[WHAT IS EXPECTED]
Each record here should be printed again exactly; please leave its pictures out.

[Excerpts from a dataset]

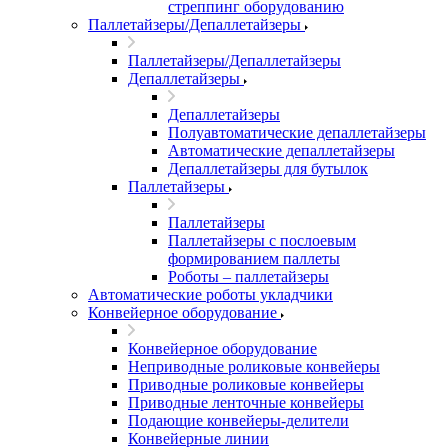
стреппинг оборудованию
Паллетайзеры/Депаллетайзеры
Паллетайзеры/Депаллетайзеры
Депаллетайзеры
Депаллетайзеры
Полуавтоматические депаллетайзеры
Автоматические депаллетайзеры
Депаллетайзеры для бутылок
Паллетайзеры
Паллетайзеры
Паллетайзеры с послоевым
формированием паллеты
Роботы – паллетайзеры
Автоматические роботы укладчики
Конвейерное оборудование
Конвейерное оборудование
Неприводные роликовые конвейеры
Приводные роликовые конвейеры
Приводные ленточные конвейеры
Подающие конвейеры-делители
Конвейерные линии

[RESPONSE AREA]
стреппинг оборудованию
Паллетайзеры/Депаллетайзеры
Паллетайзеры/Депаллетайзеры
Депаллетайзеры
Депаллетайзеры
Полуавтоматические депаллетайзеры
Автоматические депаллетайзеры
Депаллетайзеры для бутылок
Паллетайзеры
Паллетайзеры
Паллетайзеры с послоевым
формированием паллеты
Роботы – паллетайзеры
Автоматические роботы укладчики
Конвейерное оборудование
Конвейерное оборудование
Неприводные роликовые конвейеры
Приводные роликовые конвейеры
Приводные ленточные конвейеры
Подающие конвейеры-делители
Конвейерные линии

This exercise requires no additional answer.